Guillaume Soro, l'homme qui pèse 300 tonnes d'armes, selon des experts de l'Onu

Cet armement estimé à 300 tonnes serait acquis au plus fort de la crise post-électorale de 2010-2011 mais bien avant durant les années (2002-2011) de la rébellion où la Côte d'Ivoire, coupée en deux, était gouvernée dans les parties Centre, Nord et Ouest, zone CNO, par le Mouvement Patriotique de Côte d'Ivoire, MPCI.

« Le groupe (Groupe d'experts sur la Côte d'Ivoire) a documenté l'acquisition de quantités pertinentes d'armes et de munitions, estimées à 300 tonnes, par les Forces nouvelles à la suite de la crise post-électorale. Guillaume Soro a traité directement l'acquisition du matériel. L'arsenal (…) comprend le matériel stocké en Côte d'Ivoire en violation du régime de sanctions et qui n'est pas encore sous le contrôle de l'armée», ont tranché les experts dans leur rapport faisant l'état des lieux de l'embargo sur les armes que les Nations Unies ont infligé à la Côte d'Ivoire

Réagissant à ces dernières accusations, le numéro 2 ivoirien  a indiqué que « les enquêteurs sont des farceurs médiocres. Il ne reste plus qu'ils nous accusent d'avoir des armes de destruction massive. », a-t-il dit.

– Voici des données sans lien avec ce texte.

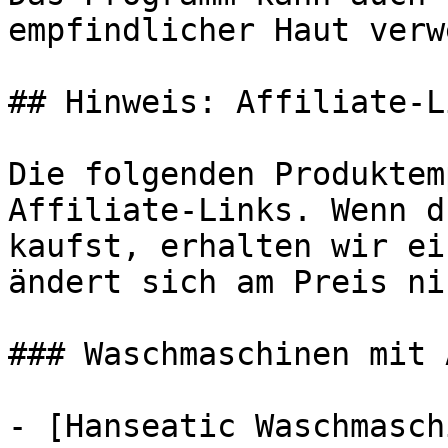
empfindlicher Haut verw
## Hinweis: Affiliate-Li
Die folgenden Produktem
Affiliate-Links. Wenn d
kaufst, erhalten wir ei
ändert sich am Preis ni
### Waschmaschinen mit 
- [Hanseatic Waschmasch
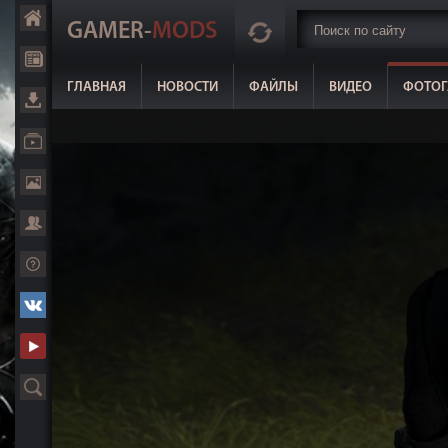
GAMER-
MODS
ГЛАВНАЯ
НОВОСТИ
ФАЙЛЫ
ВИДЕО
ФОТОГ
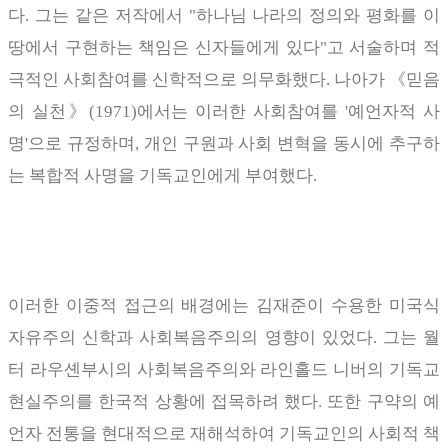
다
.
그는 같은 저작에서
"
하나님 나라의 정의와 평화를 이
땅에서 구현하는 책임은 신자들에게 있다
"
고 서술하며 적
극적인 사회참여를 신학적으로 의무화했다
.
나아가
《
믿음
의 실천
》
(1971)
에서는 이러한 사회참여를
'
예언자적 사
명
'
으로 규정하며
,
개인 구원과 사회 변혁을 동시에 추구하
는 복합적 사명을 기독교인에게 부여했다
.
이러한 이중적 접근의 배경에는 김재준이 수용한 미국식
자유주의 신학과 사회복음주의의 영향이 있었다
.
그는 월
터 라우셴부시의 사회복음주의와 라인홀드 니버의 기독교
현실주의를 한국적 상황에 접목하려 했다
.
또한 구약의 예
언자 전통을 현대적으로 재해석하여 기독교인의 사회적 책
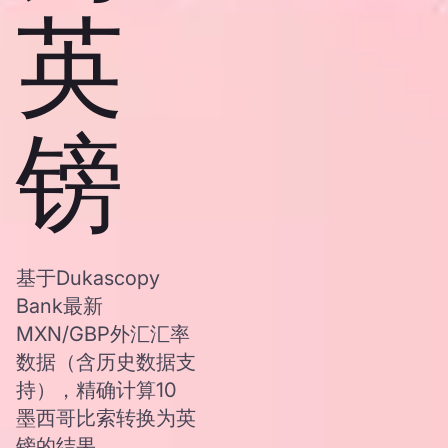
英
镑
基于Dukascopy
Bank最新
MXN/GBP外汇汇率
数据（含历史数据支
持），精确计算10
墨西哥比索转换为英
镑的结果。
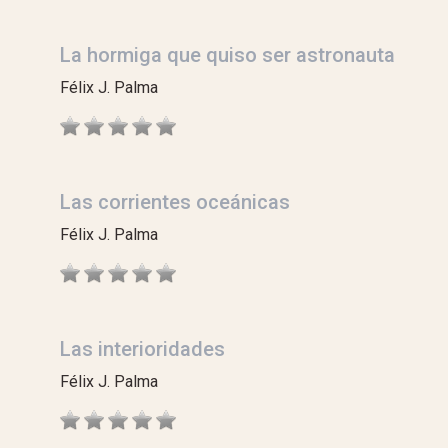
La hormiga que quiso ser astronauta
Félix J. Palma
Las corrientes oceánicas
Félix J. Palma
Las interioridades
Félix J. Palma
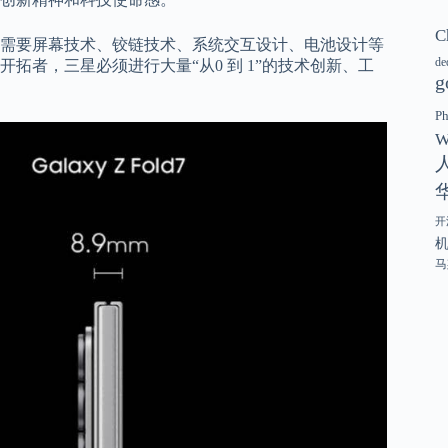
C
需要屏幕技术、铰链技术、系统交互设计、电池设计等
de
拓者，三星必须进行大量“从0 到 1”的技术创新、工
g
P
W
开
马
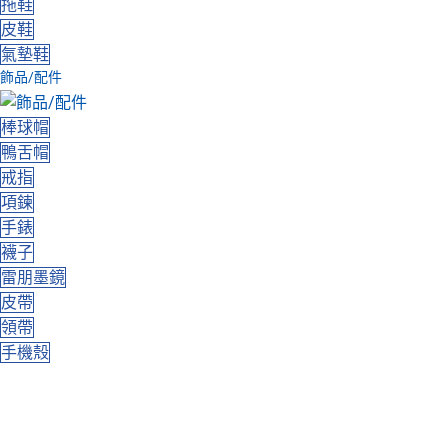
拖鞋
皮鞋
氣墊鞋
飾品/配件
棒球帽
鴨舌帽
戒指
項鍊
手錶
襪子
雷朋墨鏡
皮帶
領帶
手機殼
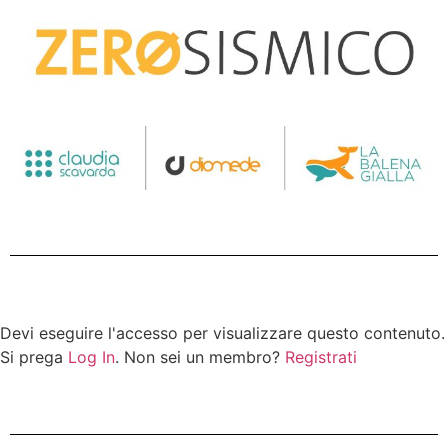
Devi eseguire l'accesso per visualizzare questo contenuto.
Si prega
Log In
. Non sei un membro?
Registrati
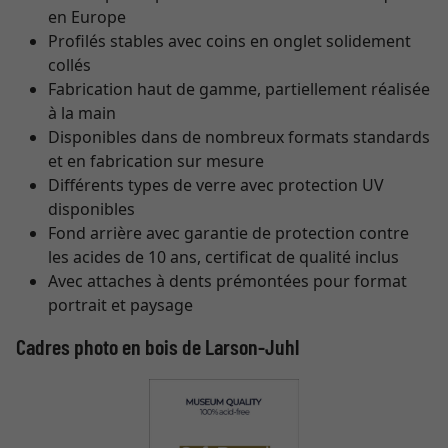
en Europe
Profilés stables avec coins en onglet solidement
collés
Fabrication haut de gamme, partiellement réalisée
à la main
Disponibles dans de nombreux formats standards
et en fabrication sur mesure
Différents types de verre avec protection UV
disponibles
Fond arrière avec garantie de protection contre
les acides de 10 ans, certificat de qualité inclus
Avec attaches à dents prémontées pour format
portrait et paysage
Cadres photo en bois de Larson-Juhl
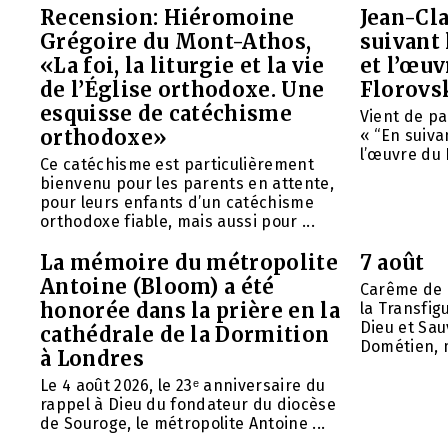
Recension: Hiéromoine
Jean-Cla
Grégoire du Mont-Athos,
suivant 
«La foi, la liturgie et la vie
et l’œu
de l’Église orthodoxe. Une
Florovs
esquisse de catéchisme
Vient de pa
orthodoxe»
« “En suivan
l’œuvre du 
Ce catéchisme est particulièrement
bienvenu pour les parents en attente,
pour leurs enfants d’un catéchisme
orthodoxe fiable, mais aussi pour ...
La mémoire du métropolite
7 août
Antoine (Bloom) a été
Carême de 
honorée dans la prière en la
la Transfig
Dieu et Sau
cathédrale de la Dormition
Dométien, m
à Londres
Le 4 août 2026, le 23ᵉ anniversaire du
rappel à Dieu du fondateur du diocèse
de Souroge, le métropolite Antoine ...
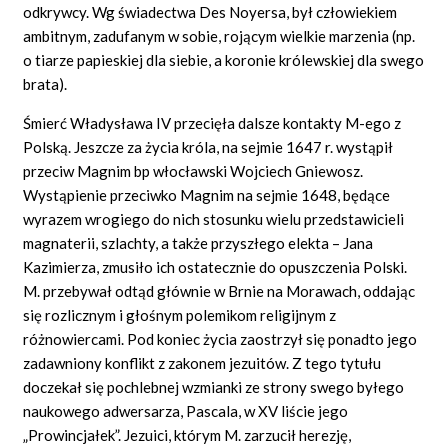
odkrywcy. Wg świadectwa Des Noyersa, był człowiekiem
ambitnym, zadufanym w sobie, rojącym wielkie marzenia (np.
o tiarze papieskiej dla siebie, a koronie królewskiej dla swego
brata).
Śmierć Władysława IV przecięła dalsze kontakty M-ego z
Polską. Jeszcze za życia króla, na sejmie 1647 r. wystąpił
przeciw Magnim bp włocławski Wojciech Gniewosz.
Wystąpienie przeciwko Magnim na sejmie 1648, będące
wyrazem wrogiego do nich stosunku wielu przedstawicieli
magnaterii, szlachty, a także przyszłego elekta – Jana
Kazimierza, zmusiło ich ostatecznie do opuszczenia Polski.
M. przebywał odtąd głównie w Brnie na Morawach, oddając
się rozlicznym i głośnym polemikom religijnym z
różnowiercami. Pod koniec życia zaostrzył się ponadto jego
zadawniony konflikt z zakonem jezuitów. Z tego tytułu
doczekał się pochlebnej wzmianki ze strony swego byłego
naukowego adwersarza, Pascala, w XV liście jego
„Prowincjałek”. Jezuici, którym M. zarzucił herezję,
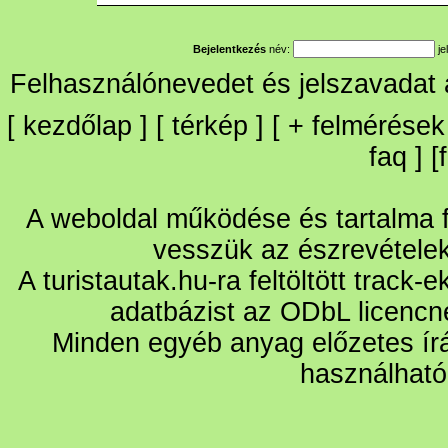
Bejelentkezés
név:
je
Felhasználónevedet és jelszavadat
[
kezdőlap
] [
térkép
] [
+
felmérések
faq
] [
A weboldal működése és tartalma fo
vesszük az észrevétele
A turistautak.hu-ra feltöltött track-
adatbázist az ODbL licencn
Minden egyéb anyag előzetes írá
használható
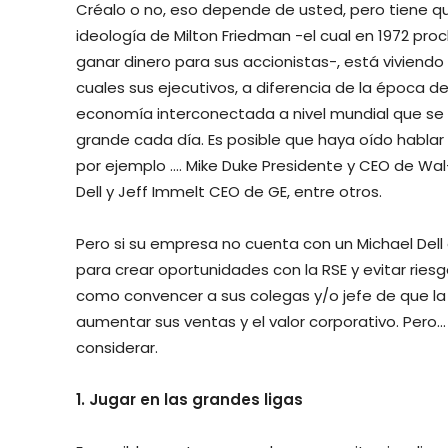
Créalo o no, eso depende de usted, pero tiene qu
ideología de Milton Friedman -el cual en 1972 pr
ganar dinero para sus accionistas-, está viviendo
cuales sus ejecutivos, a diferencia de la época d
economía interconectada a nivel mundial que se
grande cada día. Es posible que haya oído hablar 
por ejemplo …. Mike Duke Presidente y CEO de Wal-
Dell y Jeff Immelt CEO de GE, entre otros.
Pero si su empresa no cuenta con un Michael Del
para crear oportunidades con la RSE y evitar riesg
como convencer a sus colegas y/o jefe de que la 
aumentar sus ventas y el valor corporativo. Pero
considerar.
1. Jugar en las grandes ligas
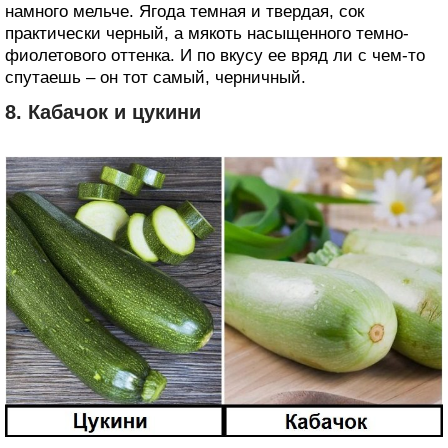
намного мельче. Ягода темная и твердая, сок
практически черный, а мякоть насыщенного темно-
фиолетового оттенка. И по вкусу ее вряд ли с чем-то
спутаешь – он тот самый, черничный.
8. Кабачок и цукини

Blaise Compaoré, le bras séculier de Guillaume Soro

Ce rapport qui en rajoute aux soucis du Président du Parlement ivoirien explique que les commandes d'armes de Guillaume Soro ont transité par le Burkina Faso en tant qu'État avant d'être acheminées à Bouaké et Korhogo au plus fort de la rébellion.  L'ex-président burkinabè, Blaise Compaoré aurait supervisé les travaux sous la maîtrise d'ouvrage du Général Diendéré, qui était, encore, son Chef d'Etat Major Particulier.

Selon encore Reuters, la plupart des armes sont précieusement gardées à Bouaké, l'ancien fief de la rébellion.

Une partie de cet arsenal de guerre serait acquise en violation de l'embargo sur les armes qui frappe encore la Côte d'Ivoire mais aussi de l'abandon des poudrières par l'armée régulière ivoirienne aux premières heures de la rébellion. Ces armes se trouveraient sous la garde des ex-chefs de guerre communément appelés com'zones « bien que la plupart des anciens commandants de zone ont été intégrés dans l'armée, ils continuent d'avoir une influence politique et financière indépendante», indique ce rapport.

Le rapport de ces experts indépendants de l'ONU, s'inquiète qu'une si importante quantité d'armes détenue de façon officieuse constitue une menace pour la stabilité de la Côte d'Ivoire.